== Segment start ==
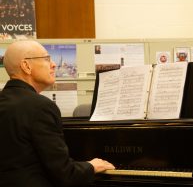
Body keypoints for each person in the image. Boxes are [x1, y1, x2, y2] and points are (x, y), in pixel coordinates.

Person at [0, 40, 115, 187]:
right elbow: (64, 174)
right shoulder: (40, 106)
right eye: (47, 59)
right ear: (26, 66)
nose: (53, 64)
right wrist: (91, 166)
== Segment end ==
== Segment start ==
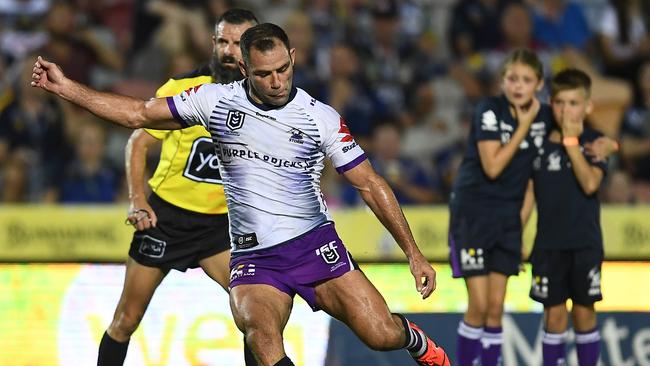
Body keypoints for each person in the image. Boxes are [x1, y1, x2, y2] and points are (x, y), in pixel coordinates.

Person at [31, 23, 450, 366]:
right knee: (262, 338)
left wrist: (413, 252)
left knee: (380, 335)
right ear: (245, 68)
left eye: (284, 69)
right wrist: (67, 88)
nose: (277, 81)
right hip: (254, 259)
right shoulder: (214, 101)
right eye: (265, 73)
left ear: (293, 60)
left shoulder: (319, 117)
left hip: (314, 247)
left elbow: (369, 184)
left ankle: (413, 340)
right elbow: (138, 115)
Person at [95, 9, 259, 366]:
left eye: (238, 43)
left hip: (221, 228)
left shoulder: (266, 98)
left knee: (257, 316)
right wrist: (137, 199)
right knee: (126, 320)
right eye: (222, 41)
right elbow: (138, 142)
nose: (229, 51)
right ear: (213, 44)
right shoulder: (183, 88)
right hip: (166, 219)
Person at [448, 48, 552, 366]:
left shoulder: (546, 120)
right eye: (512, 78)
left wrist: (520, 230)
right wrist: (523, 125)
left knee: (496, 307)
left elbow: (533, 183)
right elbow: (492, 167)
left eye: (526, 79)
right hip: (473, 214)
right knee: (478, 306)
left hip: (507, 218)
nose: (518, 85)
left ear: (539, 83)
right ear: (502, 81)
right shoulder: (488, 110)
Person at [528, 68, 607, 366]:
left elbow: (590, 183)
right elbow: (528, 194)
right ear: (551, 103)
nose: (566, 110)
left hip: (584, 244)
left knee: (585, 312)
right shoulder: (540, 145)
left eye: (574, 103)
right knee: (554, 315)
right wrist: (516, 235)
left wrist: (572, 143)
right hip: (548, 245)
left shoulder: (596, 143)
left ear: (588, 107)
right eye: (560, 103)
== Segment end ==
* [ACTION ITEM]
Using the entries above, extract exactly the span from the line with "right ear: (213, 44)" to the line with "right eye: (560, 103)", both lines included; leave out everything else.

* [OUTPUT FOR THIS TASK]
right ear: (213, 44)
right shoulder: (183, 88)
right hip: (166, 219)
Person at [448, 48, 552, 366]:
left shoulder: (546, 120)
right eye: (512, 78)
left wrist: (520, 230)
right wrist: (523, 125)
left knee: (496, 307)
left elbow: (533, 183)
right elbow: (492, 167)
left eye: (526, 79)
right hip: (473, 214)
right knee: (478, 306)
left hip: (507, 218)
nose: (518, 85)
left ear: (539, 83)
right ear: (502, 81)
right shoulder: (488, 110)
Person at [528, 68, 607, 366]:
left elbow: (590, 183)
right elbow: (528, 194)
right ear: (551, 103)
nose: (566, 110)
left hip: (584, 244)
left knee: (585, 312)
right shoulder: (540, 145)
left eye: (574, 103)
right knee: (554, 315)
right wrist: (516, 235)
left wrist: (572, 143)
right hip: (548, 245)
left shoulder: (596, 143)
left ear: (588, 107)
right eye: (560, 103)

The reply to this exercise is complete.